Biden will go down in history, fairly or unfairly, as the president who presided over a long-brewing, humiliating final act in the American experiment in Afghanistan
President Joe Biden speaks in the East Room of the White House in Washington on Thursday, Aug. 12, 2021. After seven months in which the Biden administration seemed to exude much-need competence, everything about America’s last days in Afghanistan shattered the imagery. (Stefani Reynolds/The New York Times)
Rarely in modern presidential history have words come back to bite an American commander in chief as swiftly as these from President Joe Biden a little more than five weeks ago: “There’s going to be no circumstance where you see people being lifted off the roof of an embassy of the United States in Afghanistan.”
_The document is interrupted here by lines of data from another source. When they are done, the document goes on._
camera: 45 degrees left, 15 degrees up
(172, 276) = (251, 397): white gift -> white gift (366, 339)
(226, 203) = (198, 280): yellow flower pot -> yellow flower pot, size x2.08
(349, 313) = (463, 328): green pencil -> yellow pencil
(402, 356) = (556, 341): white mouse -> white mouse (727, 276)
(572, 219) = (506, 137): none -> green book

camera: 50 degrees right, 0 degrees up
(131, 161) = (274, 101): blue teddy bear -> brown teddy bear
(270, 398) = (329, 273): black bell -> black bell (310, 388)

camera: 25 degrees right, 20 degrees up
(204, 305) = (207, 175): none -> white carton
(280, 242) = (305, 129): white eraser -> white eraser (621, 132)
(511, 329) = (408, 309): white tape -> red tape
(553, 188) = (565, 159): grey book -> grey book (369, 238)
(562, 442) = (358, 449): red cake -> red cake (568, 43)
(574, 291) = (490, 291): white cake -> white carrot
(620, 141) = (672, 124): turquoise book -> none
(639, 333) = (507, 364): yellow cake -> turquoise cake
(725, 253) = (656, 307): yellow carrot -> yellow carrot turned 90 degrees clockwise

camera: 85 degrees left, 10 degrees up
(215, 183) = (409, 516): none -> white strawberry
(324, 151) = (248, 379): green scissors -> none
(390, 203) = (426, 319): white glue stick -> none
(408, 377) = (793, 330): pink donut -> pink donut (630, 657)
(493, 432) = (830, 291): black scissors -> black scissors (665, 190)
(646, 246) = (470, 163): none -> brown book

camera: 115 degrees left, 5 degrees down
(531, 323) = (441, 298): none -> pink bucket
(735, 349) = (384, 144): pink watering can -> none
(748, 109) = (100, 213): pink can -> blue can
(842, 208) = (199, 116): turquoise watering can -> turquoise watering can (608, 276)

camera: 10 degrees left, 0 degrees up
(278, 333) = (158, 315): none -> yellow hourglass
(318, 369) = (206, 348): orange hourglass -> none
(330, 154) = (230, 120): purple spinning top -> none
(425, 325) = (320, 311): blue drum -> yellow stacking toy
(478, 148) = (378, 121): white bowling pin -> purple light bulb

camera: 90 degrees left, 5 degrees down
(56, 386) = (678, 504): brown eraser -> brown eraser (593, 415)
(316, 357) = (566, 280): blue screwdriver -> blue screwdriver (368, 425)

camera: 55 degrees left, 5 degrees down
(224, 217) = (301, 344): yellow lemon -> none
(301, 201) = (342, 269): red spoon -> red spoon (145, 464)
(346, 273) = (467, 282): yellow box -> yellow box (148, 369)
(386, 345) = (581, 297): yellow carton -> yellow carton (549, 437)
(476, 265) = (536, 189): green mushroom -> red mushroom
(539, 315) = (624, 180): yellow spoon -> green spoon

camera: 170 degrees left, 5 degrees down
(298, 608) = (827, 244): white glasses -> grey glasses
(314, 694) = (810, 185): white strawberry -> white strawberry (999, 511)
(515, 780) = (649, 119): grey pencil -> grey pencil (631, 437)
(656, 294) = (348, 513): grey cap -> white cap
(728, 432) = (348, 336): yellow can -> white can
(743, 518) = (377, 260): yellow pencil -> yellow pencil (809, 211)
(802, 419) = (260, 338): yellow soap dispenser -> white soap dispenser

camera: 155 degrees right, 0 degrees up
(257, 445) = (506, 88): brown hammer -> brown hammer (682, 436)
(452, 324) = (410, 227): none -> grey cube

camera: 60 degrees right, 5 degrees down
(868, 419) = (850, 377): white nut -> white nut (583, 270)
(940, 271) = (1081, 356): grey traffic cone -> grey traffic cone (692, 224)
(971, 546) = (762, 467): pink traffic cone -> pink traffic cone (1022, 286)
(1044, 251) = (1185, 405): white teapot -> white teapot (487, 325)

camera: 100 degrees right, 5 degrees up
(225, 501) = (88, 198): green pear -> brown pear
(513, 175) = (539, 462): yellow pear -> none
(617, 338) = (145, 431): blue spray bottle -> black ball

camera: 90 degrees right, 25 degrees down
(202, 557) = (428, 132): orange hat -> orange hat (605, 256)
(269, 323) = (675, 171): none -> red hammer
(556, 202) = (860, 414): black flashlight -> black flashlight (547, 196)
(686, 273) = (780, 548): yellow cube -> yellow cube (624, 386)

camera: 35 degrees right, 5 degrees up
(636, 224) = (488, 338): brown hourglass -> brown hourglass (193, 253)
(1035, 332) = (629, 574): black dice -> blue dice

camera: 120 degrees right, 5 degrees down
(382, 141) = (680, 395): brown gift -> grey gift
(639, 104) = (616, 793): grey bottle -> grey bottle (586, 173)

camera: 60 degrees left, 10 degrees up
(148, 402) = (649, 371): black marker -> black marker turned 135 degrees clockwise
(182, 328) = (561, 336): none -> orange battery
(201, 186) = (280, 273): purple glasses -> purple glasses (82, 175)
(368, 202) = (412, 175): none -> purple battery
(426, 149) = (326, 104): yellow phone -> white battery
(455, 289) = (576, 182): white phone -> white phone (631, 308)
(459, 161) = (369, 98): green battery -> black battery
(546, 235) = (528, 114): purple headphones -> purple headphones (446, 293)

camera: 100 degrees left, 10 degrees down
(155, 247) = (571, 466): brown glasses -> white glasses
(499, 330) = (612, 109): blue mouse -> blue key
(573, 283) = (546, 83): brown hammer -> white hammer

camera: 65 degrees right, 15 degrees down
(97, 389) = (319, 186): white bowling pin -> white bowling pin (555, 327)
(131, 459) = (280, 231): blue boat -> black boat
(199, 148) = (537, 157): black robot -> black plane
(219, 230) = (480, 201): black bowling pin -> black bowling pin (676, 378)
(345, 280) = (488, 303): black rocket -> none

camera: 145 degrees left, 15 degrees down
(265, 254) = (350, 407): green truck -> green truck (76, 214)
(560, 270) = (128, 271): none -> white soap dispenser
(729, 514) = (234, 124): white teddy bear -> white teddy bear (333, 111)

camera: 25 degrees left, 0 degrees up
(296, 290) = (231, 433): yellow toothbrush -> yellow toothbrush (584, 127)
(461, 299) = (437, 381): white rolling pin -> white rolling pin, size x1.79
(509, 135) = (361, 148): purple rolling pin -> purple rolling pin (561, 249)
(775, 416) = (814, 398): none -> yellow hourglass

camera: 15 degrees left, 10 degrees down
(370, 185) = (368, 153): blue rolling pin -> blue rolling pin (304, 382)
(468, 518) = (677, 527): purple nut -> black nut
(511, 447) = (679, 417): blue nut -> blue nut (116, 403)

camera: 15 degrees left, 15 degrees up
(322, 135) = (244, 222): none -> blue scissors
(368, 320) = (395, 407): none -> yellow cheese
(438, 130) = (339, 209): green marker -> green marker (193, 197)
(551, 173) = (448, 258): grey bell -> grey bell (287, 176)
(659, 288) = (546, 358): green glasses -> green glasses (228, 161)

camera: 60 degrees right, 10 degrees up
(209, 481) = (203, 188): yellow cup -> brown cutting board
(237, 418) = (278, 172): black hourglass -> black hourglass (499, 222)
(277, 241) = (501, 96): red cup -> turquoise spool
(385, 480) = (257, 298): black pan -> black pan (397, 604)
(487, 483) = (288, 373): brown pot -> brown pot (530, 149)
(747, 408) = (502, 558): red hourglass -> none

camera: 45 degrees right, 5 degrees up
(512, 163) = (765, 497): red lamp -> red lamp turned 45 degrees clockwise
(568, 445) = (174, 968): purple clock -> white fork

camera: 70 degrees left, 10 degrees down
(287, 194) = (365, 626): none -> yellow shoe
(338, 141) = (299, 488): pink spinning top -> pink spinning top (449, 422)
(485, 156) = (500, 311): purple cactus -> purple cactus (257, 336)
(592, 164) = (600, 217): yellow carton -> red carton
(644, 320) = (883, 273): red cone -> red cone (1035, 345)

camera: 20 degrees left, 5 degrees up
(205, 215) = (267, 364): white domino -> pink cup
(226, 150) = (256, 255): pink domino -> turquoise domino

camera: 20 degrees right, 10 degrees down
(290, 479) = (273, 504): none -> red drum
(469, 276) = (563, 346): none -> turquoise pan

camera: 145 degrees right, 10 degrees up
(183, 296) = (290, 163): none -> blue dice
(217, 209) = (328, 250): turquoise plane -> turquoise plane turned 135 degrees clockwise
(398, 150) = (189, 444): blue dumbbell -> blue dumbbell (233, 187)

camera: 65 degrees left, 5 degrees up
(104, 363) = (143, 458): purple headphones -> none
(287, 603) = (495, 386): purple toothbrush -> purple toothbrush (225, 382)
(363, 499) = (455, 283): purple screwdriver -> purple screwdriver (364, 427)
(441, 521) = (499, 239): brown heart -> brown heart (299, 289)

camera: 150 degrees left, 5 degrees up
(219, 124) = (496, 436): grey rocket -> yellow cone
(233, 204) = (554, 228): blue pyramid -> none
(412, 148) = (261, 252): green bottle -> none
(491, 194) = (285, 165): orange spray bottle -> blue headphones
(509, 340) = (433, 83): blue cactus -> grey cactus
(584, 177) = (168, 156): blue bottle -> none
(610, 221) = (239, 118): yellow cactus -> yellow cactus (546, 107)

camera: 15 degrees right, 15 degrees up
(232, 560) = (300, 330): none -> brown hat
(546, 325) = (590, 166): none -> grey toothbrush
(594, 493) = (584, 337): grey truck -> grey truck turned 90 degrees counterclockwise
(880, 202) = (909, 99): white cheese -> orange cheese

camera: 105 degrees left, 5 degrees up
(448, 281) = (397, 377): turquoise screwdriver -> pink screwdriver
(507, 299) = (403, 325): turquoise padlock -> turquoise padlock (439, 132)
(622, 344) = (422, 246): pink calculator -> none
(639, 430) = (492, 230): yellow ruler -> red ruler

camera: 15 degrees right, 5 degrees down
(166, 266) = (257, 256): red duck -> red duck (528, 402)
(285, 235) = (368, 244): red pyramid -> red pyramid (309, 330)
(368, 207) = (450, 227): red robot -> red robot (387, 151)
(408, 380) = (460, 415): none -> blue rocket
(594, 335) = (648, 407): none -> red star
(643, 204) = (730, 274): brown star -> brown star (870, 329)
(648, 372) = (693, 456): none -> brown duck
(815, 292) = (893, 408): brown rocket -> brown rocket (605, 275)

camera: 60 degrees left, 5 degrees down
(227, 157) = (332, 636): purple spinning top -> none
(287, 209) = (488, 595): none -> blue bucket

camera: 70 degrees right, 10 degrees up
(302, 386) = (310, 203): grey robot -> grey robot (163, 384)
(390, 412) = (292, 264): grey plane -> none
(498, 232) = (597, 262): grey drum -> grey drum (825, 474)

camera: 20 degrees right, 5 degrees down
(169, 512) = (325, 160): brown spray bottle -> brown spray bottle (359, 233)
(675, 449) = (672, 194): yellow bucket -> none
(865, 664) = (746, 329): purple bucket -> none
Then, digging the hole deeper, he added, “The likelihood there’s going to be the Taliban overrunning everything and owning the whole country is highly unlikely.”
On Sunday, the scramble to evacuate U.S. civilians and embassy employees from Kabul — the very image that Biden and his aides agreed they had to avoid during recent meetings in the Oval Office — unfolded live on television, not from the U.S. Embassy roof but from the landing pad next to the building. And now that the Afghan government has collapsed with astonishing speed, the Taliban seem certain to be back in full control of the country when the anniversary of the Sept. 11, 2001, attacks is commemorated less than a month from today — exactly as they were 20 summers ago.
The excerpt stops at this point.